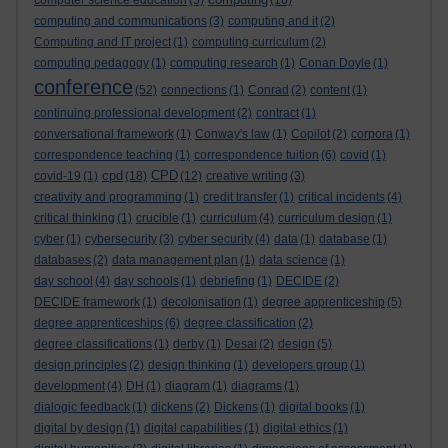
computer science education
(5)
(16)
computing and communications
(3)
computing and it
(2)
Computing and IT project
(1)
computing curriculum
(2)
computing pedagogy
(1)
computing research
(1)
Conan Doyle
(1)
conference
(52)
connections
(1)
Conrad
(2)
content
(1)
continuing professional development
(2)
contract
(1)
conversational framework
(1)
Conway's law
(1)
Copilot
(2)
corpora
(1)
correspondence teaching
(1)
correspondence tuition
(6)
covid
(1)
cpd
CPD
covid-19
(1)
(18)
(12)
creative writing
(3)
creativity and programming
(1)
credit transfer
(1)
critical incidents
(4)
critical thinking
(1)
crucible
(1)
curriculum
(4)
curriculum design
(1)
cyber
(1)
cybersecurity
(3)
cyber security
(4)
data
(1)
database
(1)
databases
(2)
data management plan
(1)
data science
(1)
day school
(4)
day schools
(1)
debriefing
(1)
DECIDE
(2)
DECIDE framework
(1)
decolonisation
(1)
degree apprenticeship
(5)
degree apprenticeships
(6)
degree classification
(2)
degree classifications
(1)
derby
(1)
Desai
(2)
design
(5)
design principles
(2)
design thinking
(1)
developers group
(1)
development
(4)
DH
(1)
diagram
(1)
diagrams
(1)
dialogic feedback
(1)
dickens
(2)
Dickens
(1)
digital books
(1)
digital by design
(1)
digital capabilities
(1)
digital ethics
(1)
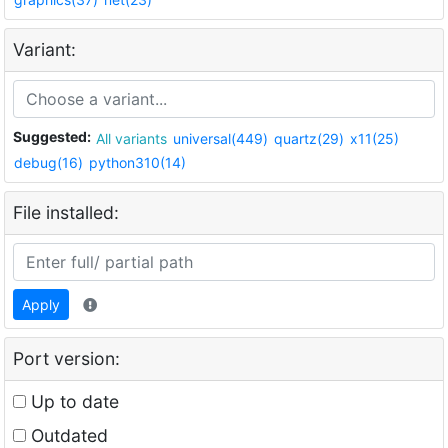
Variant:
Suggested:
All variants
universal(449)
quartz(29)
x11(25)
debug(16)
python310(14)
File installed:
Apply
Port version:
Up to date
Outdated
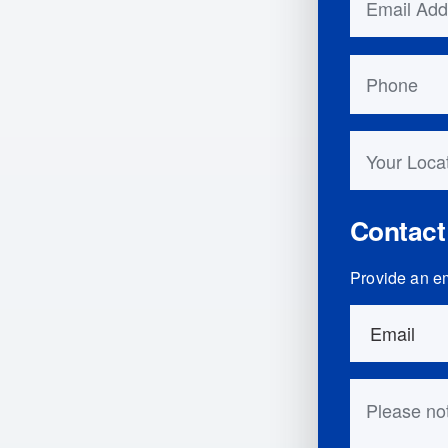
Phone
Your Locati
Contact
Provide an em
Order Detai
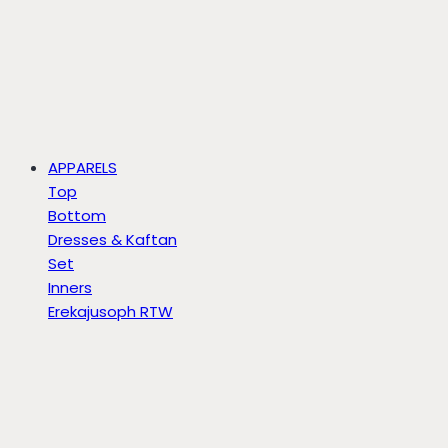
APPARELS
Top
Bottom
Dresses & Kaftan
Set
Inners
Erekajusoph RTW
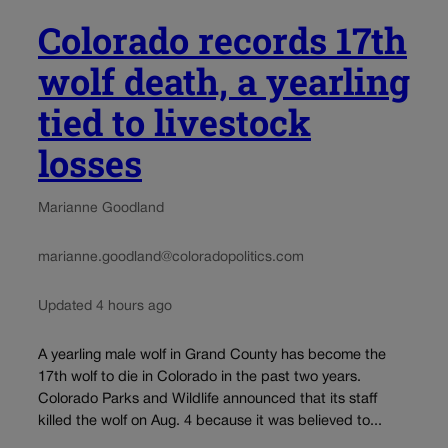
Colorado records 17th
wolf death, a yearling
tied to livestock
losses
Marianne Goodland
marianne.goodland@coloradopolitics.com
Updated 4 hours ago
A yearling male wolf in Grand County has become the
17th wolf to die in Colorado in the past two years.
Colorado Parks and Wildlife announced that its staff
killed the wolf on Aug. 4 because it was believed to...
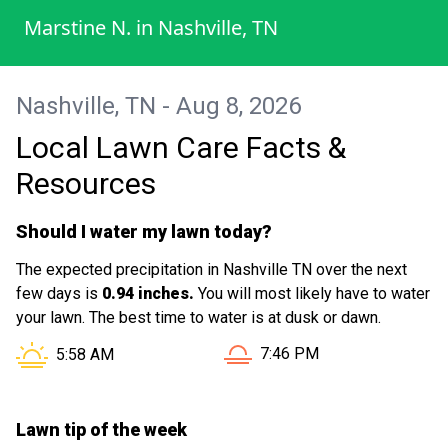
the yard looks amazing I would
Marstine N.
in
Nashville, TN
recommend them to my friends, family
and neighbors as well as my job . I will
definitely be looking forward to the next
Nashville, TN - Aug 8, 2026
time be blessed
Local Lawn Care Facts &
Resources
Should I water my lawn today?
The expected precipitation in Nashville TN over the next
few days is
0.94 inches.
You will most likely have to water
your lawn. The best time to water is at dusk or dawn.
Sunset in Nashville TN is a
Sunrise in Nashville TN is at
7:46 PM
5:58 AM
Lawn tip of the week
- - -
TASK GOAL
Scan the listing and report each line where the word "curriculum" shows up.

RESPONSE FOR THIS EXERCISE
computing curriculum
curriculum
curriculum design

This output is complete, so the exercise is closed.